+++ RECORDS SHOWN

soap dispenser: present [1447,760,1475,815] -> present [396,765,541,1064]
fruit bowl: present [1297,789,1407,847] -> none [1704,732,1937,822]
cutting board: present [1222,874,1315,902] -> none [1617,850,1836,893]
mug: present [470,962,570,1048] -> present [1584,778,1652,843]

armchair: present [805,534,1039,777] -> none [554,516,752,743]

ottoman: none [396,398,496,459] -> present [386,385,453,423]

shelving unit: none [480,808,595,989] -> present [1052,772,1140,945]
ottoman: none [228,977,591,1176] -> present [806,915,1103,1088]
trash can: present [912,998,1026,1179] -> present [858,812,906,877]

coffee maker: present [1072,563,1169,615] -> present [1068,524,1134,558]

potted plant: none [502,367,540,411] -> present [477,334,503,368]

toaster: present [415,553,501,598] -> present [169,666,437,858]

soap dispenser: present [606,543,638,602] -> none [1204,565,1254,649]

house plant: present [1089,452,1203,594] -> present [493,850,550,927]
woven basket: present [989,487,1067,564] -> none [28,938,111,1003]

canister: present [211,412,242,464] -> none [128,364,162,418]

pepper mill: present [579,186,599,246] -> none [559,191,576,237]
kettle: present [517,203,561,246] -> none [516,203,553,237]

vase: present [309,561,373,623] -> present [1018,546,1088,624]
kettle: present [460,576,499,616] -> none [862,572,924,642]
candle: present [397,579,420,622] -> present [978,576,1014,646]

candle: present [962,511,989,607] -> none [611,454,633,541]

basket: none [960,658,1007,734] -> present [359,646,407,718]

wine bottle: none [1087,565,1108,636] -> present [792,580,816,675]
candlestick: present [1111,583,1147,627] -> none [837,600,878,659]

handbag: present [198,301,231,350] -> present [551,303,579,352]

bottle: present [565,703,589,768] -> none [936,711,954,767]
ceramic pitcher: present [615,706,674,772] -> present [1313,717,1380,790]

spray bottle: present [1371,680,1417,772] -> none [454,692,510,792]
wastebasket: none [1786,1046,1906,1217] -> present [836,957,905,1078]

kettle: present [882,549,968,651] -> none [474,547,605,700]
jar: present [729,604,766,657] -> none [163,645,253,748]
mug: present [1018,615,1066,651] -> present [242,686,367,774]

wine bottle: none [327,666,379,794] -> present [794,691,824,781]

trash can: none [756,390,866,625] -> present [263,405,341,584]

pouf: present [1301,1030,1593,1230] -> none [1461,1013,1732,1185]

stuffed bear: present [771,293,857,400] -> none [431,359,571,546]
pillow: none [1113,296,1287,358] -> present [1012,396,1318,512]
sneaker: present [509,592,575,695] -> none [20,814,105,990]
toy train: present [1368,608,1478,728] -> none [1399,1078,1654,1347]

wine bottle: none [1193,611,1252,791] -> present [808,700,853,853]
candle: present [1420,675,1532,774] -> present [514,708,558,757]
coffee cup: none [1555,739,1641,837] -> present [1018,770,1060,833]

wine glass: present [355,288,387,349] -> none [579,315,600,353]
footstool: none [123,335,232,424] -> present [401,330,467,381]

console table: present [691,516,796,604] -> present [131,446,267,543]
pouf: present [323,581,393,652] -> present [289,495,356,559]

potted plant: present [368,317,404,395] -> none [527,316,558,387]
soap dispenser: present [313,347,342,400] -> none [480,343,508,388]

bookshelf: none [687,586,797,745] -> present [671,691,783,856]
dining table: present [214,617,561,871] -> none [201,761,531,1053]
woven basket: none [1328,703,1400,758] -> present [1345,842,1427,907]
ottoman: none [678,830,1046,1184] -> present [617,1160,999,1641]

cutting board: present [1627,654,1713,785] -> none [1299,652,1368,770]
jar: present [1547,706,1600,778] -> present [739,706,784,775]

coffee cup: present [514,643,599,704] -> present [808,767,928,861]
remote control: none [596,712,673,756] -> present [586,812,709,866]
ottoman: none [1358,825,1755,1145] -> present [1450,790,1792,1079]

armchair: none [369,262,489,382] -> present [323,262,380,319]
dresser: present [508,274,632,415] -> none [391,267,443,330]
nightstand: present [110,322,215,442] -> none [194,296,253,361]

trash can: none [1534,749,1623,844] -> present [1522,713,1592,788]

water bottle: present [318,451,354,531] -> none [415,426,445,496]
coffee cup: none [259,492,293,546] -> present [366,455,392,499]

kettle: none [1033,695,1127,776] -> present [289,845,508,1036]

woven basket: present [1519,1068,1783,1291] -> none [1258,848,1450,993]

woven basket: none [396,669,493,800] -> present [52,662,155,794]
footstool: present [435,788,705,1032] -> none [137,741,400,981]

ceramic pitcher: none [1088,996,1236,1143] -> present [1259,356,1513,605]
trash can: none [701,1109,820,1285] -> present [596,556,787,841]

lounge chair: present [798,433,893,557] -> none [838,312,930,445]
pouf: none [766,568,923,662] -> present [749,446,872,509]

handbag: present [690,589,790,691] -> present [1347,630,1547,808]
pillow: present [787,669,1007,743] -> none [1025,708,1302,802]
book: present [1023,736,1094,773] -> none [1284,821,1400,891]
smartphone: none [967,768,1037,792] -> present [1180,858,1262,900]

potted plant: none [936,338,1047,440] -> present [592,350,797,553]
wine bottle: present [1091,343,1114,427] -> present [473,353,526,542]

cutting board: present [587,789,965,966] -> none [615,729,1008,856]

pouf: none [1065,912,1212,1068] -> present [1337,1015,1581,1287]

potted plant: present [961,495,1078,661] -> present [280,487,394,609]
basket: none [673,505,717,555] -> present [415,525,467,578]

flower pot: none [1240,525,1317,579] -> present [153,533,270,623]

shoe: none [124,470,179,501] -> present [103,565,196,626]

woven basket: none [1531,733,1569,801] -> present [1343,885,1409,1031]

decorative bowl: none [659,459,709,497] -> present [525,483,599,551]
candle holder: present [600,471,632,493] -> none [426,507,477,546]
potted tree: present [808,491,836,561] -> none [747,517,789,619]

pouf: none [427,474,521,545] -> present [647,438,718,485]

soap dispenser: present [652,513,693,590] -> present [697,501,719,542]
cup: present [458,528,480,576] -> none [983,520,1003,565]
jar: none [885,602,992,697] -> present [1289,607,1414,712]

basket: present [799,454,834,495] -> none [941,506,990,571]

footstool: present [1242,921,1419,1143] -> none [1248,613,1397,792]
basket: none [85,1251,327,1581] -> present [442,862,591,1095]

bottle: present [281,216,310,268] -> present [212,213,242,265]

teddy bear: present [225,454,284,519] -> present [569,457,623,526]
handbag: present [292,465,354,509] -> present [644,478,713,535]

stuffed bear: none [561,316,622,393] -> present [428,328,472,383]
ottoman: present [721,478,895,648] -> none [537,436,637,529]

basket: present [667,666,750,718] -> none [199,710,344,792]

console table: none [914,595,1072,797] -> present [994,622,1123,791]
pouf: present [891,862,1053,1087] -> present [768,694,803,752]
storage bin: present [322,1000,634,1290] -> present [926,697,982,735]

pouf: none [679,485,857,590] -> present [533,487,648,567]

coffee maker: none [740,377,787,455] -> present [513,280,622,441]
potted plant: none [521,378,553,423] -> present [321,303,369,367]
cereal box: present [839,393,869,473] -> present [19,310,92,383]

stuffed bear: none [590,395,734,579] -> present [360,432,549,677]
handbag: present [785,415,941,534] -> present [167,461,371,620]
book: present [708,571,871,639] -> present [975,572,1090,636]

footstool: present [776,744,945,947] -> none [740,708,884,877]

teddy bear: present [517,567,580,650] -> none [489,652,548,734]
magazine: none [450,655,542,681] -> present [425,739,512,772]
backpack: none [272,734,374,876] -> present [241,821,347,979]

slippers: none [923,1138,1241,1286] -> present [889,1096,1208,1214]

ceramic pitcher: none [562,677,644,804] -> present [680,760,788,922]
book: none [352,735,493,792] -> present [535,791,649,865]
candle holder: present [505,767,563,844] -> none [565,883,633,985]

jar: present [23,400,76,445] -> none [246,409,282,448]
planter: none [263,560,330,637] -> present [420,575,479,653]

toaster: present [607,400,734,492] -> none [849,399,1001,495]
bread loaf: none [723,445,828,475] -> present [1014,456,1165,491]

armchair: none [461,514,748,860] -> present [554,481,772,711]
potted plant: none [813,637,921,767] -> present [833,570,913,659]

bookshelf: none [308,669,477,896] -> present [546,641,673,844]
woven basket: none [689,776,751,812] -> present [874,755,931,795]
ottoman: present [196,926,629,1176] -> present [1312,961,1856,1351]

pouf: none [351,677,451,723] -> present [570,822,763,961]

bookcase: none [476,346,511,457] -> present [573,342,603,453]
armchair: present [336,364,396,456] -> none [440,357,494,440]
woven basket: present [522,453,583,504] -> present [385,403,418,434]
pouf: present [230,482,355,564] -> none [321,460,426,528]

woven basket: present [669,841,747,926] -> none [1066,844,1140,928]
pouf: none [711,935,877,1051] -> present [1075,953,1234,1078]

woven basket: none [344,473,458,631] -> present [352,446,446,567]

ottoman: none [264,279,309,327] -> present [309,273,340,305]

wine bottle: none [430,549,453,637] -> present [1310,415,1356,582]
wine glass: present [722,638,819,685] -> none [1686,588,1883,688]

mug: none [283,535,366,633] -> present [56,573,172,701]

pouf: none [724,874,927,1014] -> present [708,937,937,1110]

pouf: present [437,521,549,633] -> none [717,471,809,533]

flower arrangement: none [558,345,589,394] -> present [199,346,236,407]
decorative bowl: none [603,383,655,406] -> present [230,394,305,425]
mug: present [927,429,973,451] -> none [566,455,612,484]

++++++

§ JOB
Reproduce, character for character, only the lines of the preceding data that start at the line with "kettle: none [1033,695,1127,776]" and end at the line with "pillow: present [787,669,1007,743]", both included.

§ SOLUTION
kettle: none [1033,695,1127,776] -> present [289,845,508,1036]

woven basket: present [1519,1068,1783,1291] -> none [1258,848,1450,993]

woven basket: none [396,669,493,800] -> present [52,662,155,794]
footstool: present [435,788,705,1032] -> none [137,741,400,981]

ceramic pitcher: none [1088,996,1236,1143] -> present [1259,356,1513,605]
trash can: none [701,1109,820,1285] -> present [596,556,787,841]

lounge chair: present [798,433,893,557] -> none [838,312,930,445]
pouf: none [766,568,923,662] -> present [749,446,872,509]

handbag: present [690,589,790,691] -> present [1347,630,1547,808]
pillow: present [787,669,1007,743] -> none [1025,708,1302,802]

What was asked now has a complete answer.